Из подобной логики вытекала “та дикая смесь пиетета и снисходительности, мистических надежд и подозрительности, с которыми, к сожалению, и по сей день приходится часто сталкиваться в нашей стране и которые, как это ни странно, мы обнаруживаем у самого Герцена, когда от критики дилетантов он переходит к критике современных ученых за чрезмерную специализацию, формализм, оторванность от жизни и другие «грехи»“ [144].

Такое отношение к науке в целом стало для русских мыслителей традиционным, они всегда предъявляли ей повышенные требования, не признавая ни эмпиризм, ни редукционизм, не относя к категории «науч-ных» ни частные теории, ни отдельные факты.

В 1877 г. философ В.С. Соловьев в статье «Три силы» так ниспровергает современную ему науку: если “подлинной задачей науки признавать не… простое констатирование общих фактов или законов, а их действительное объяснение, то должно сказать, что в настоящее время наука совсем не существует, все же, что носит теперь это имя, представляет на самом деле только бесформенный и безразличный материал будущей истинной науки… Истинное построение науки возможно только в ее тесном внутреннем союзе с теологией и философией” [145].

Одним словом, русской душе противны мелочность и частности, ей хочется и науку развивать скачками и революционными потрясениями. Между тем только последовательное эволюционное развитие ведет к подлинно революционным прорывам в неизведанное, а нетерпеливость и опережающие толчки приводят к тому, что история как бы ускользает и вместо революционных рывков наука скатывается на обочину прогресса.

Подобное уже случалось дважды: в XVII столетии, когда родилась современная наука, мысль в России еще не проснулась и наука обошла нас стороной; да и в начале ХХ века, когда произошло рождение новейшего естествознания, его колыбелью вновь оказалась Западная Европа, Россия осталась как бы и не при чем.

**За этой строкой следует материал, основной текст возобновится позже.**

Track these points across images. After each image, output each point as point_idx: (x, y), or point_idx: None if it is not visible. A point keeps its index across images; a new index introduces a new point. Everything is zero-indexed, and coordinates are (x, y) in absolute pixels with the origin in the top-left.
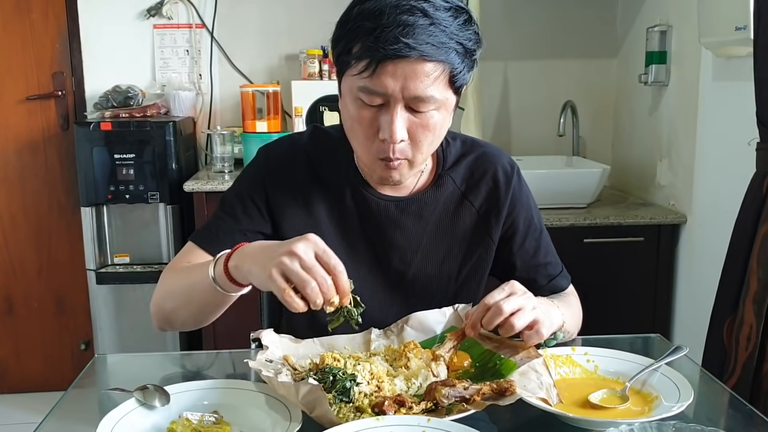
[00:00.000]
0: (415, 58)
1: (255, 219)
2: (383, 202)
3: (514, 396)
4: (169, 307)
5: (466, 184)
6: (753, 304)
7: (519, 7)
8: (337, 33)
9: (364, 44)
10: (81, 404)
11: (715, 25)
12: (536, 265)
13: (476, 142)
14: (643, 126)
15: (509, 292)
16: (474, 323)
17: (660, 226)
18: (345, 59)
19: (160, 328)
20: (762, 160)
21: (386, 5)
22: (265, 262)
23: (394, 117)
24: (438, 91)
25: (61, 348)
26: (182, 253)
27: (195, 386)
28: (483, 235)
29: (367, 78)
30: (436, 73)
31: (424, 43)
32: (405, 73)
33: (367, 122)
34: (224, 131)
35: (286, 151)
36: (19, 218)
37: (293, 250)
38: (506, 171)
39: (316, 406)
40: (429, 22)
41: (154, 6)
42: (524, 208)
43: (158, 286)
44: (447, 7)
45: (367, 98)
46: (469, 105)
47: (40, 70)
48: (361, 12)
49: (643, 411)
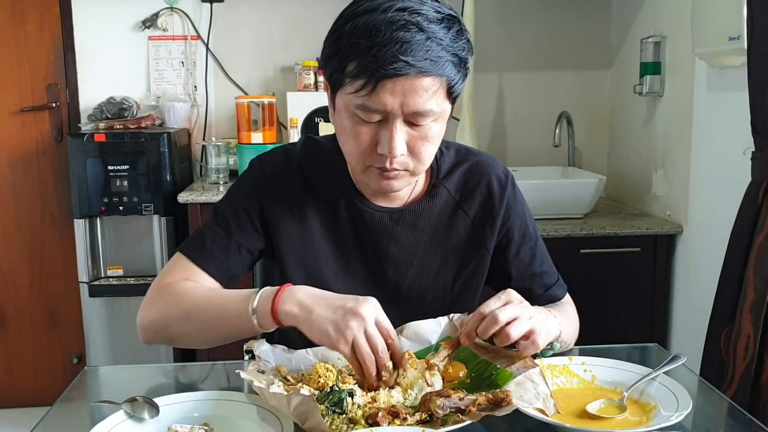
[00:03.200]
0: (413, 75)
1: (248, 232)
2: (377, 213)
3: (510, 406)
4: (180, 329)
5: (460, 194)
6: (750, 313)
7: (514, 18)
8: (328, 50)
9: (361, 63)
10: (69, 417)
11: (709, 36)
12: (532, 275)
13: (470, 151)
14: (638, 136)
15: (505, 301)
16: (469, 332)
17: (656, 236)
18: (339, 77)
19: (148, 342)
20: (757, 169)
21: (380, 21)
22: (327, 320)
23: (394, 133)
24: (436, 104)
25: (53, 362)
26: (172, 265)
27: (185, 398)
28: (478, 244)
29: (365, 96)
30: (435, 87)
31: (422, 60)
32: (404, 89)
33: (365, 138)
34: (219, 142)
35: (280, 162)
36: (12, 230)
37: (360, 313)
38: (500, 180)
39: (308, 417)
40: (425, 37)
41: (150, 18)
42: (519, 217)
43: (152, 301)
44: (439, 18)
45: (365, 115)
46: (464, 116)
47: (35, 81)
48: (354, 29)
49: (642, 421)
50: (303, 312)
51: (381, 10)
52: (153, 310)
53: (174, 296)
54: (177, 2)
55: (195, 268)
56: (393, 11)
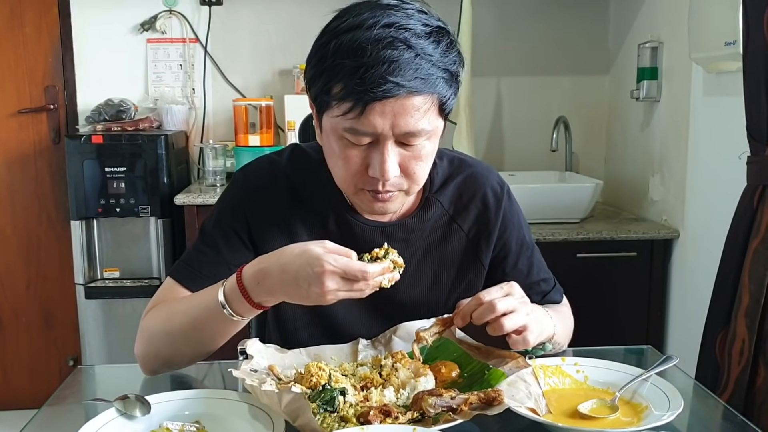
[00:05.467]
0: (403, 95)
1: (238, 250)
2: (368, 227)
3: (501, 406)
4: (169, 350)
5: (454, 207)
6: (745, 318)
7: (512, 23)
8: (312, 70)
9: (347, 86)
10: (61, 415)
11: (705, 41)
12: (530, 284)
13: (464, 161)
14: (635, 141)
15: (507, 292)
16: (464, 314)
17: (653, 241)
18: (325, 99)
19: (151, 373)
20: (752, 173)
21: (365, 39)
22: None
23: (386, 156)
24: (429, 123)
25: (49, 364)
26: (162, 291)
27: (177, 396)
28: (473, 259)
29: (353, 119)
30: (426, 105)
31: (412, 79)
32: (394, 110)
33: (355, 161)
34: (216, 145)
35: (265, 174)
36: (8, 232)
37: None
38: (496, 192)
39: (299, 415)
40: (413, 54)
41: (148, 20)
42: (516, 229)
43: (145, 330)
44: (428, 33)
45: (354, 138)
46: (461, 120)
47: (33, 83)
48: (338, 48)
49: (633, 421)
50: (276, 297)
51: (366, 26)
52: (141, 340)
53: (154, 319)
54: (176, 5)
55: (183, 290)
56: (378, 28)
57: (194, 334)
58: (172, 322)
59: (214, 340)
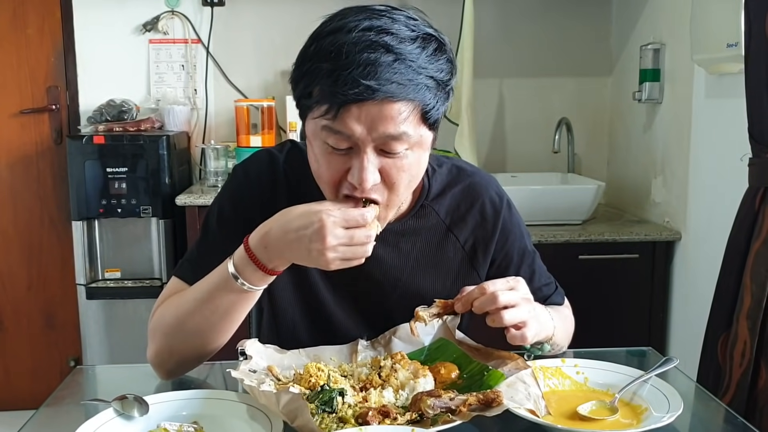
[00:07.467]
0: (379, 100)
1: (238, 243)
2: None
3: (501, 407)
4: (183, 343)
5: (451, 218)
6: (747, 320)
7: (514, 25)
8: (294, 74)
9: (322, 88)
10: (60, 415)
11: (707, 43)
12: (533, 290)
13: (464, 170)
14: (637, 143)
15: (512, 286)
16: (466, 301)
17: (655, 242)
18: (305, 103)
19: (168, 376)
20: (754, 175)
21: (344, 42)
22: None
23: (364, 162)
24: (410, 130)
25: (50, 364)
26: (166, 290)
27: (175, 396)
28: (469, 269)
29: (329, 120)
30: (405, 113)
31: (389, 83)
32: (371, 115)
33: (335, 167)
34: (218, 145)
35: (265, 168)
36: (10, 232)
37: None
38: (494, 203)
39: (298, 415)
40: (393, 58)
41: (150, 21)
42: (517, 239)
43: (155, 327)
44: (413, 38)
45: (333, 141)
46: (463, 121)
47: (35, 84)
48: (318, 51)
49: (632, 423)
50: (285, 259)
51: (347, 30)
52: (152, 340)
53: (163, 314)
54: (178, 6)
55: (187, 286)
56: (359, 31)
57: (206, 317)
58: (183, 308)
59: (226, 320)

Причин тому много. Основной, конечно, была изначальная отчужденность научного социума от экономической системы и его жесткая зависимость от системы политической. Подобное «российское своеобразие» и вынуждало ученых искать для русской науки свой особый путь; все, что было привычным для европейских научных традиций, в России приживалось с большим трудом и обидным запаздыванием. А вокруг очевидных для любого европейца вопросов у нас велись нескончаемые споры, возносившиеся, как мы убедились, до глубокомысленных философских обобщений.